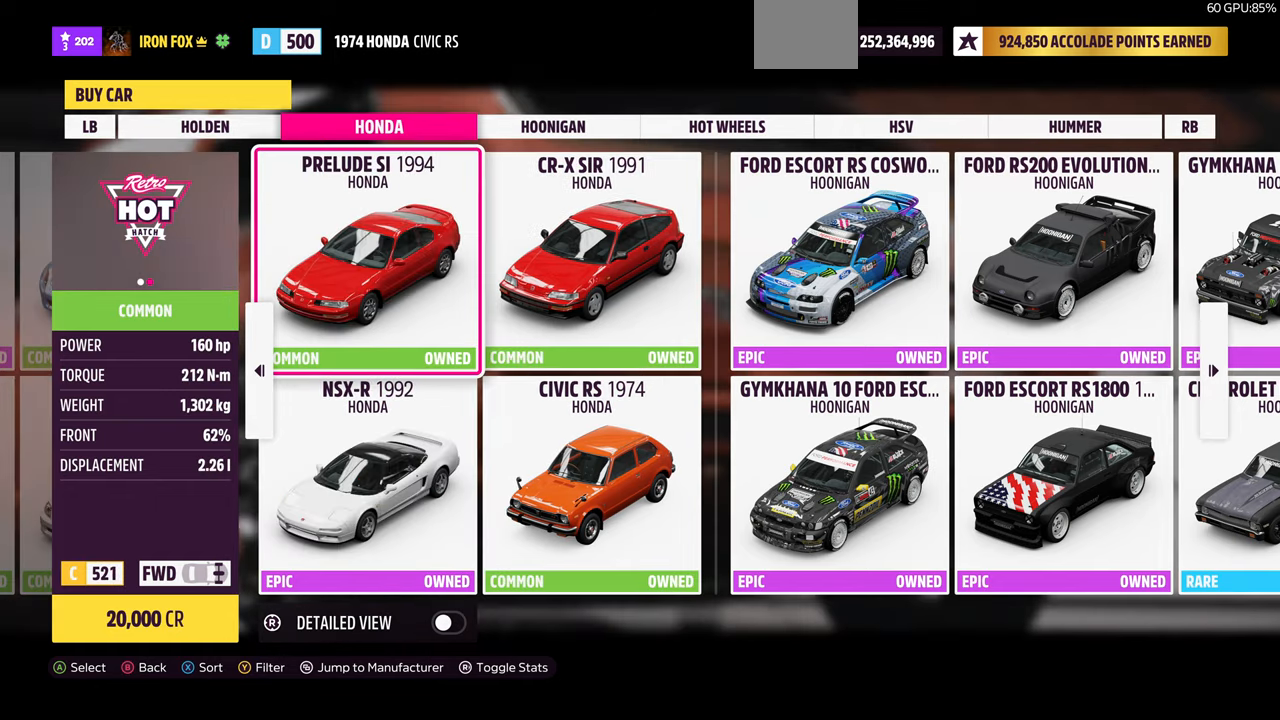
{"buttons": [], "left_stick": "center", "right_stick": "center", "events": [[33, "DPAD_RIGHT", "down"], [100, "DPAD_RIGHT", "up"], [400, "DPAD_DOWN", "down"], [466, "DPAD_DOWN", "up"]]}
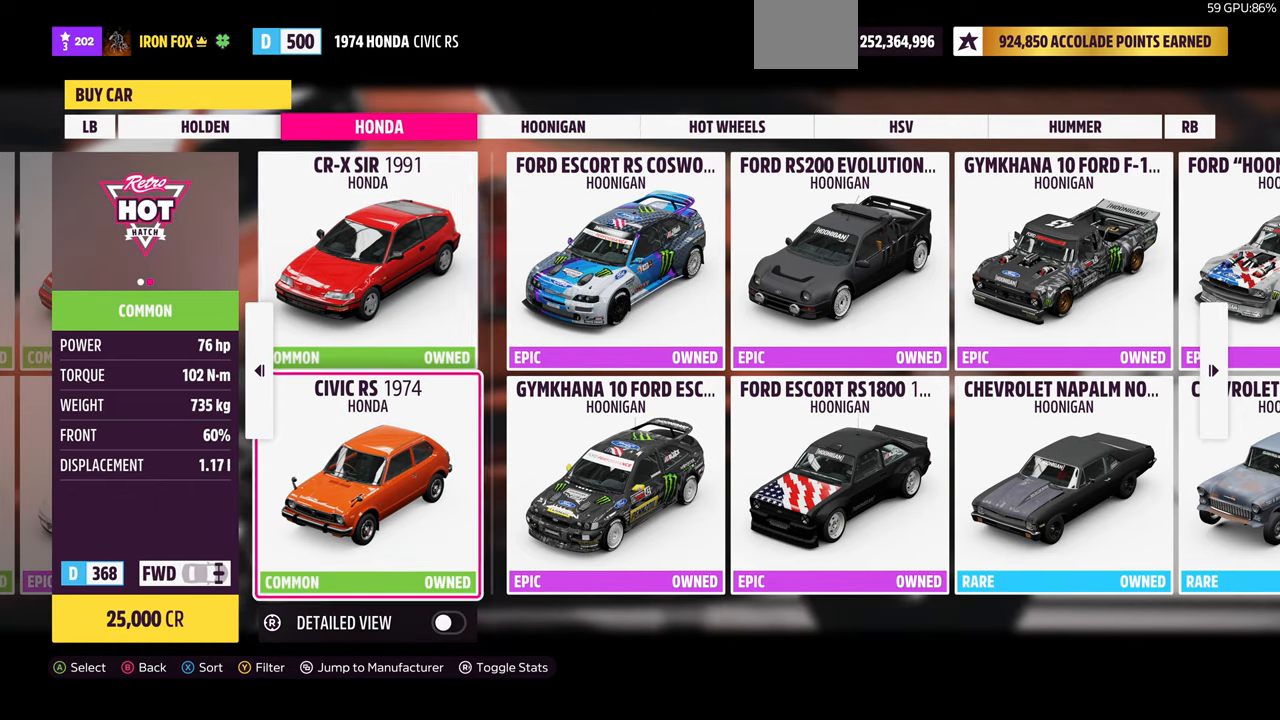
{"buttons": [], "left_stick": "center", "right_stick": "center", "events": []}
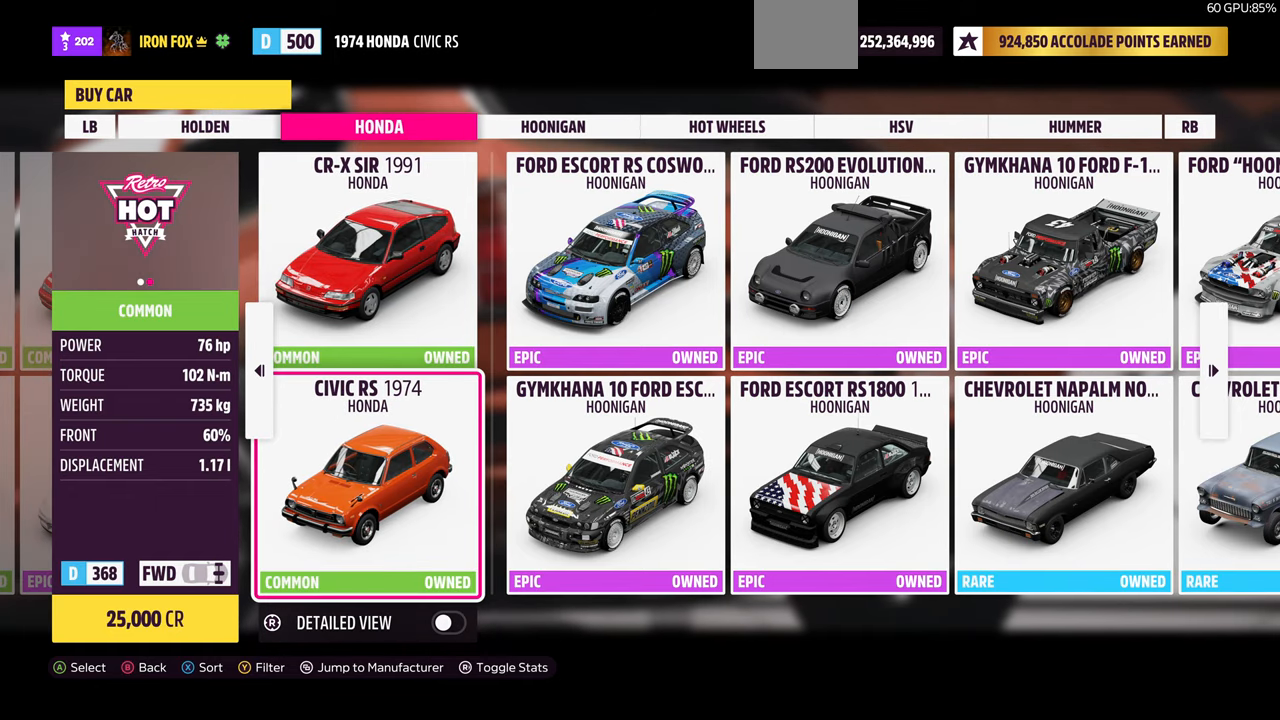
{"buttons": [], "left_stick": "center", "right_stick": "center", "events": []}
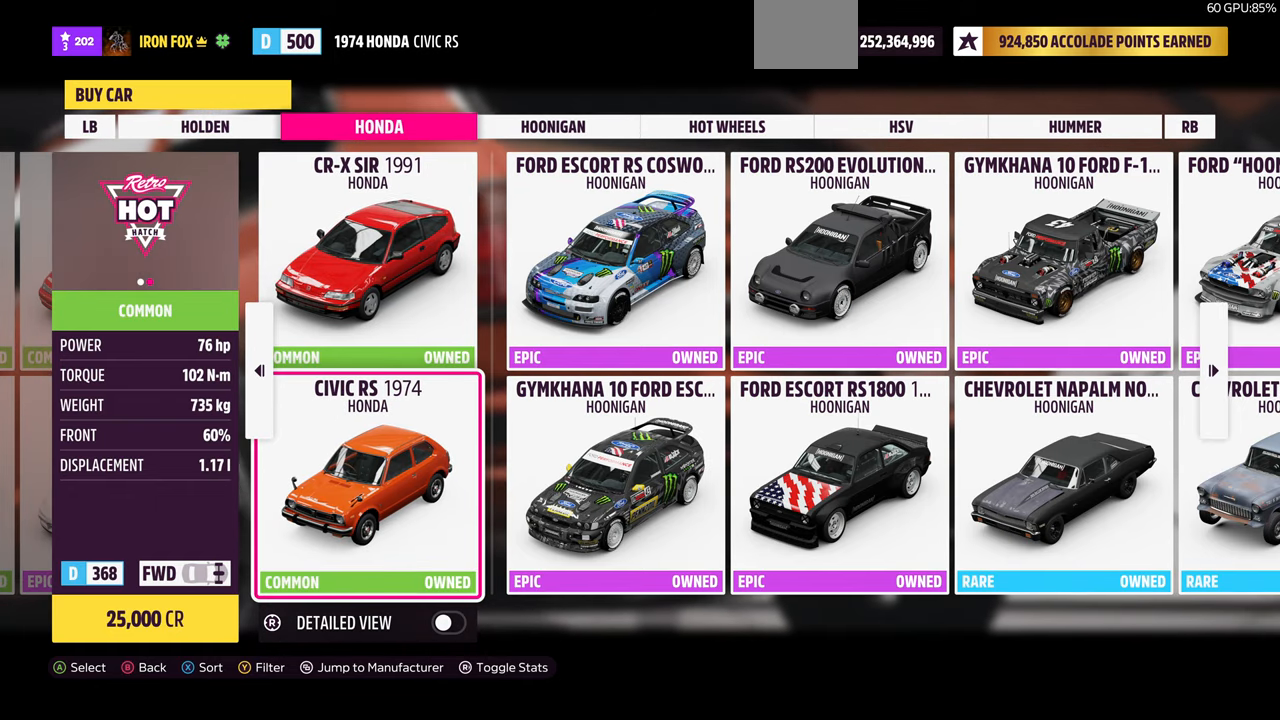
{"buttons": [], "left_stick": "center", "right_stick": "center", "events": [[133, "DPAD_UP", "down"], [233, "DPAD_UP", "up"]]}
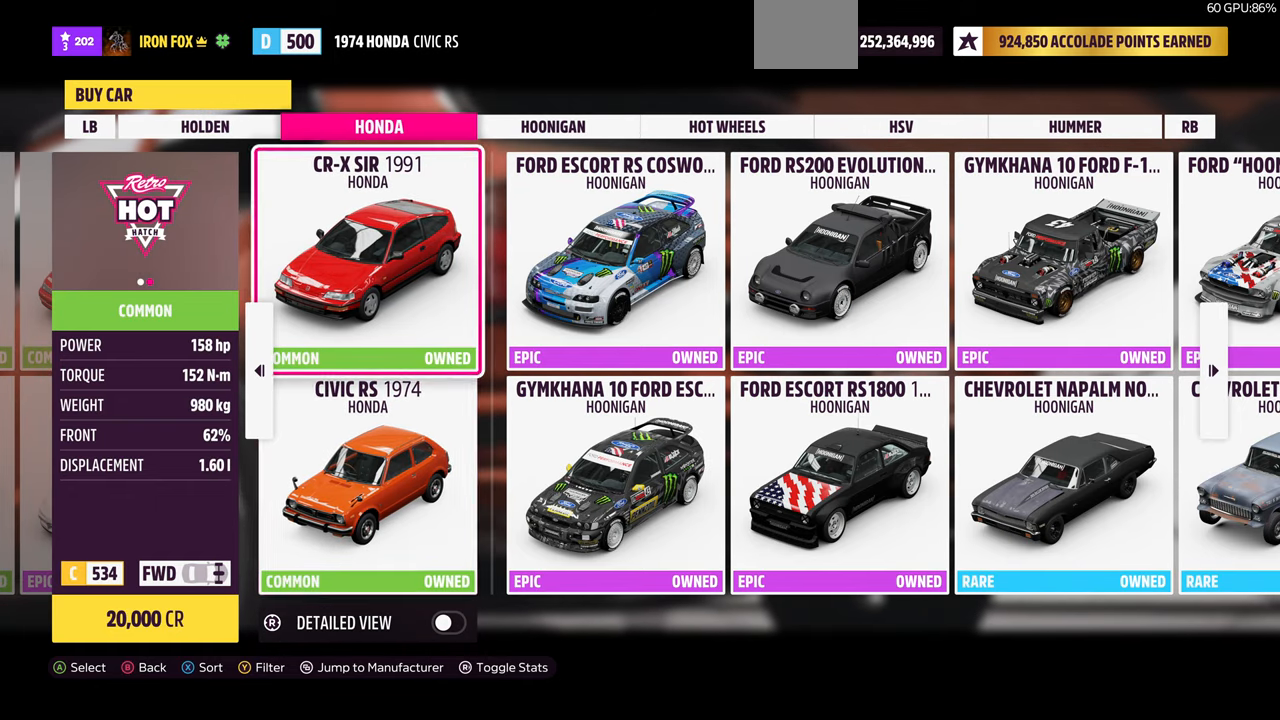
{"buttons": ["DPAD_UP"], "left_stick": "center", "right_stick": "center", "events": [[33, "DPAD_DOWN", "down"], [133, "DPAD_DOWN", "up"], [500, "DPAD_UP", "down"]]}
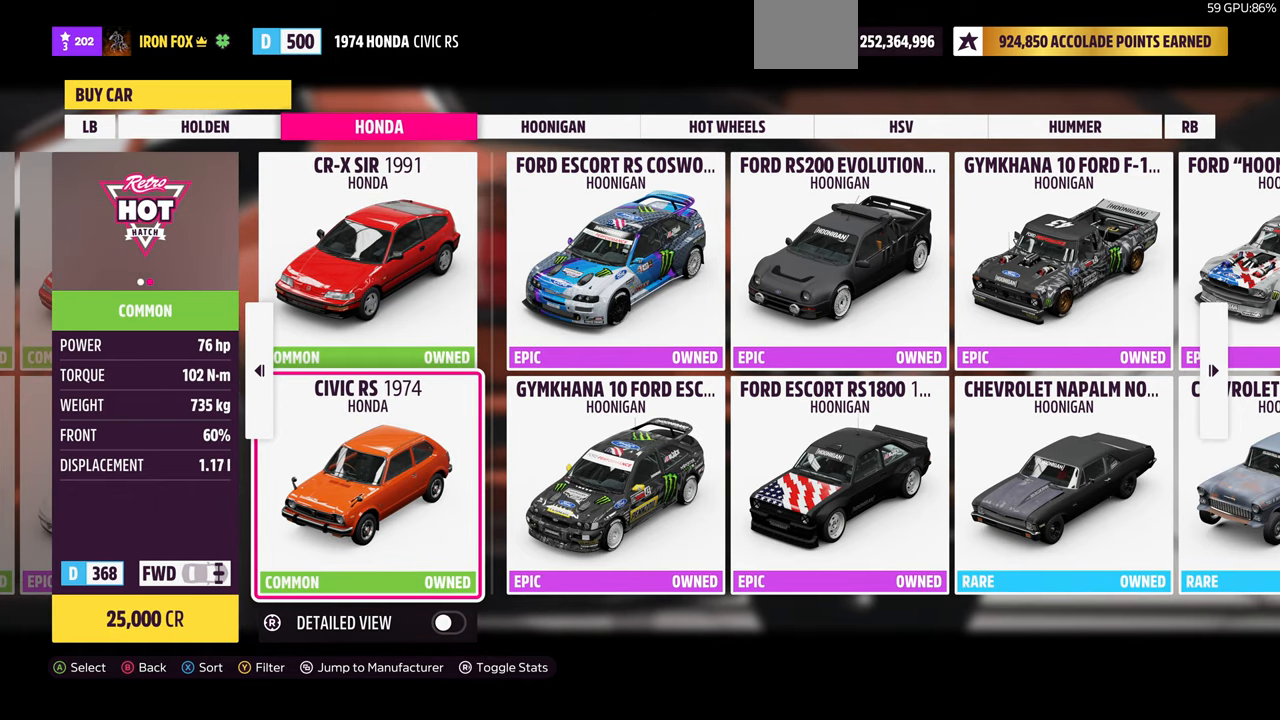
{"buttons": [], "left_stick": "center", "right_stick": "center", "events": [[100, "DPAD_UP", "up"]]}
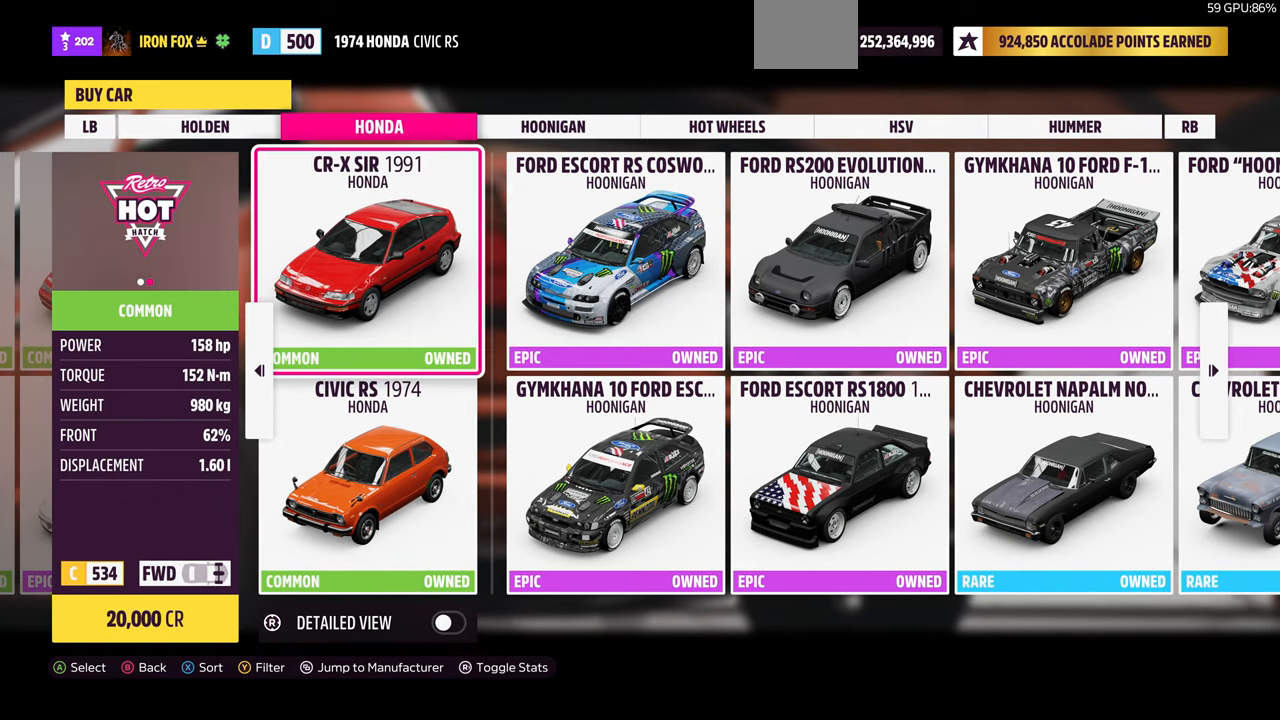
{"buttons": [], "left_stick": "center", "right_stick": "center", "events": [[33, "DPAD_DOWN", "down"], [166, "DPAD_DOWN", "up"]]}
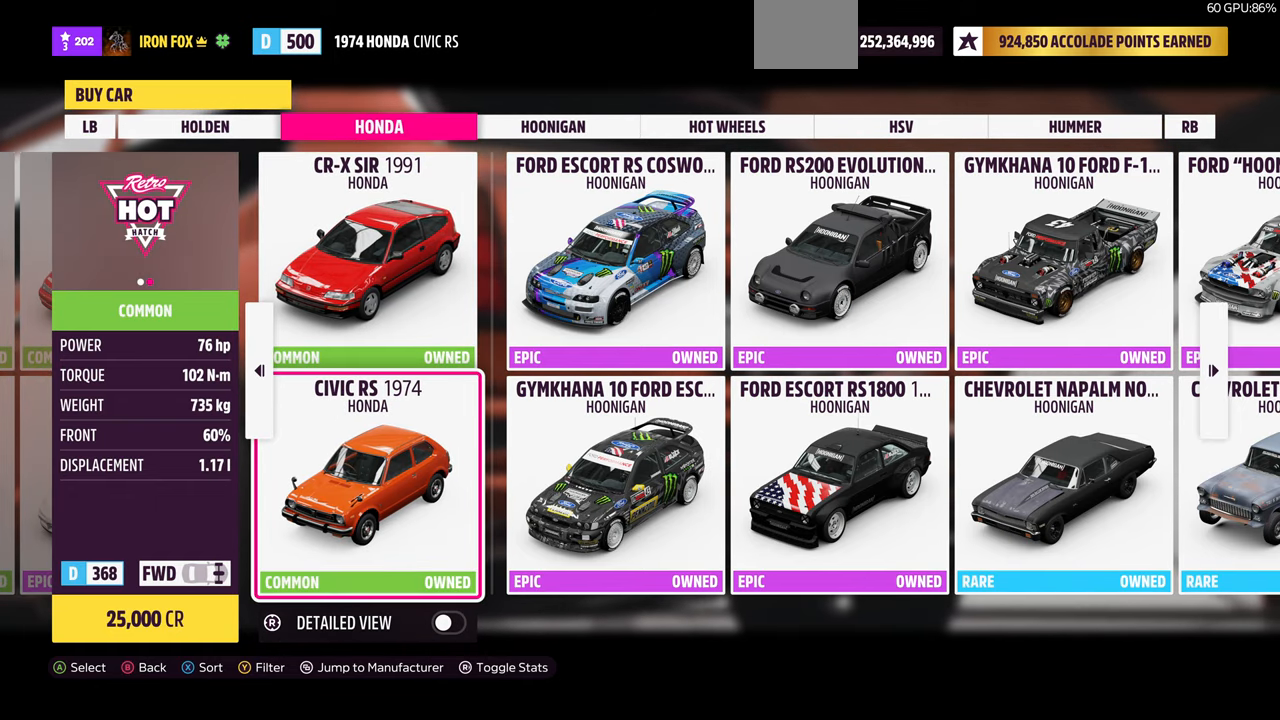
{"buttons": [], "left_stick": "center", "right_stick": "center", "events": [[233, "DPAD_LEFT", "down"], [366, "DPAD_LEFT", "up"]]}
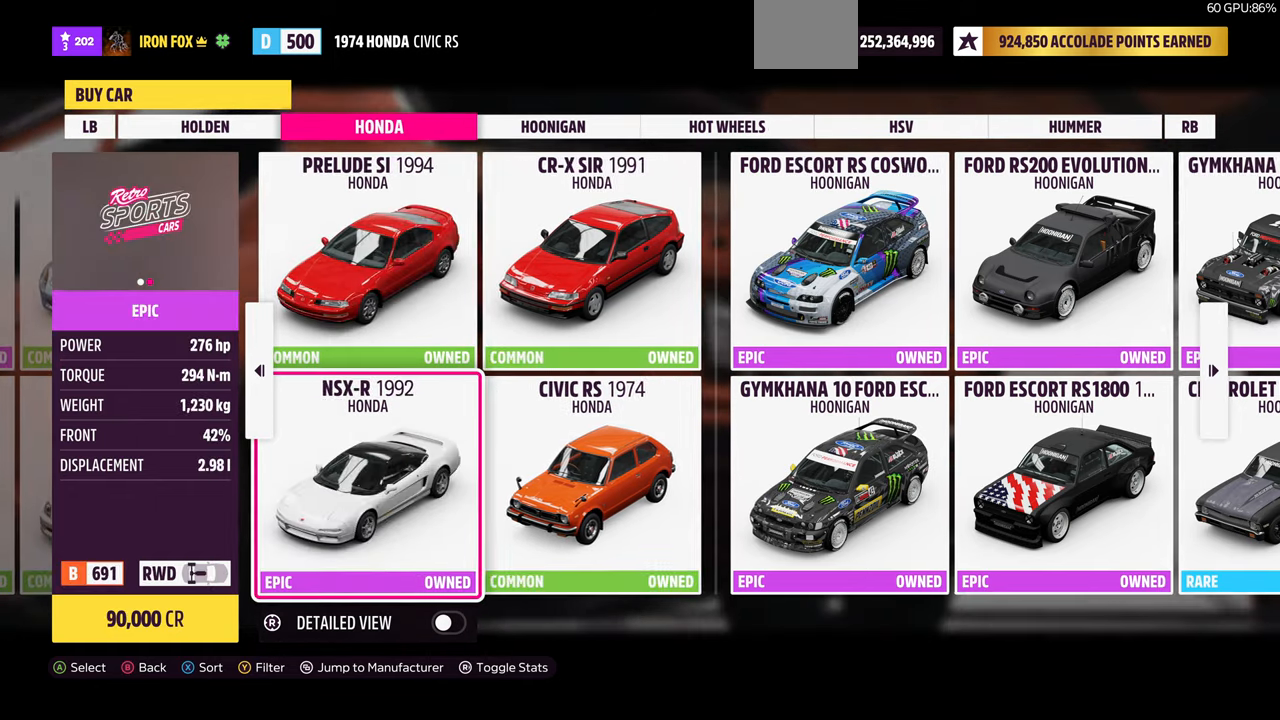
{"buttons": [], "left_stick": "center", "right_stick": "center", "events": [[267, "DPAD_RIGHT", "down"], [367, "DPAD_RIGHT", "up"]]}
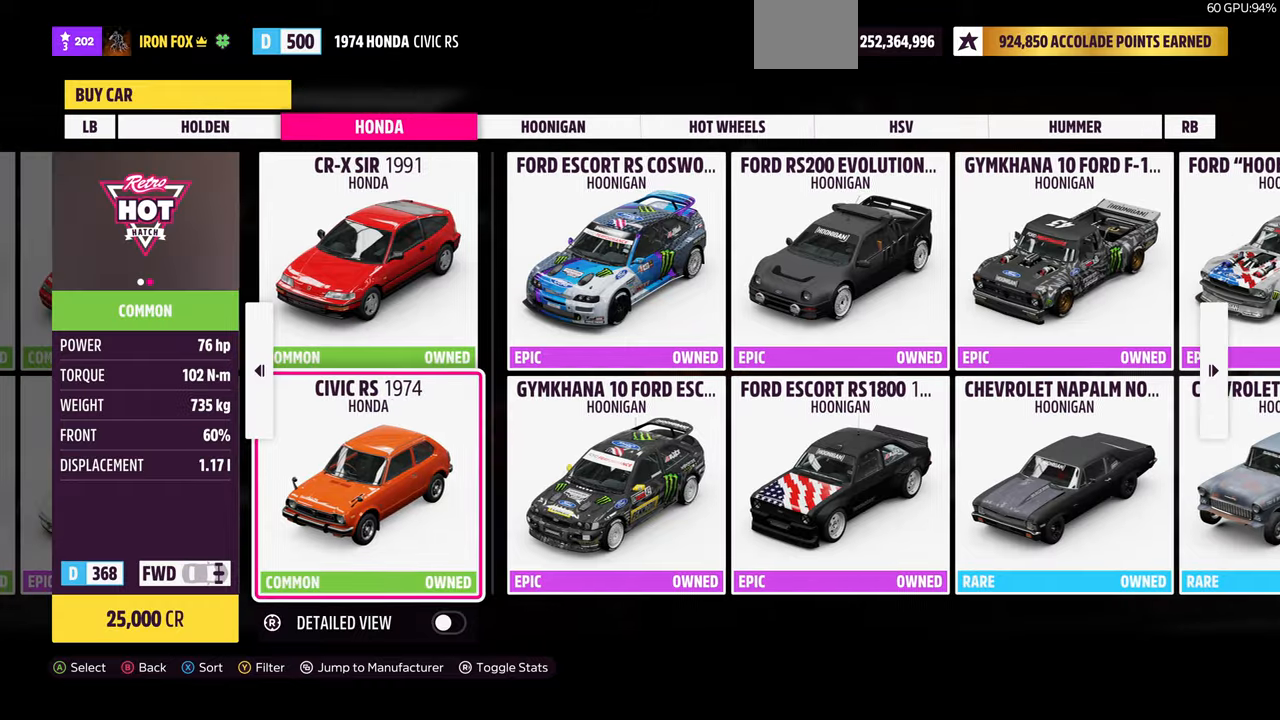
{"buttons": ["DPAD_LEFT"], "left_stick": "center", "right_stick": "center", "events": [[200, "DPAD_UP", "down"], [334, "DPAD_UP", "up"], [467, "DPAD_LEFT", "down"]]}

________________________

If a line in the records above contains "down", copy that line.

:: Solution for this problem ::
{"buttons": [], "left_stick": "center", "right_stick": "center", "events": [[33, "DPAD_RIGHT", "down"], [100, "DPAD_RIGHT", "up"], [400, "DPAD_DOWN", "down"], [466, "DPAD_DOWN", "up"]]}
{"buttons": [], "left_stick": "center", "right_stick": "center", "events": [[133, "DPAD_UP", "down"], [233, "DPAD_UP", "up"]]}
{"buttons": ["DPAD_UP"], "left_stick": "center", "right_stick": "center", "events": [[33, "DPAD_DOWN", "down"], [133, "DPAD_DOWN", "up"], [500, "DPAD_UP", "down"]]}
{"buttons": [], "left_stick": "center", "right_stick": "center", "events": [[33, "DPAD_DOWN", "down"], [166, "DPAD_DOWN", "up"]]}
{"buttons": [], "left_stick": "center", "right_stick": "center", "events": [[233, "DPAD_LEFT", "down"], [366, "DPAD_LEFT", "up"]]}
{"buttons": [], "left_stick": "center", "right_stick": "center", "events": [[267, "DPAD_RIGHT", "down"], [367, "DPAD_RIGHT", "up"]]}
{"buttons": ["DPAD_LEFT"], "left_stick": "center", "right_stick": "center", "events": [[200, "DPAD_UP", "down"], [334, "DPAD_UP", "up"], [467, "DPAD_LEFT", "down"]]}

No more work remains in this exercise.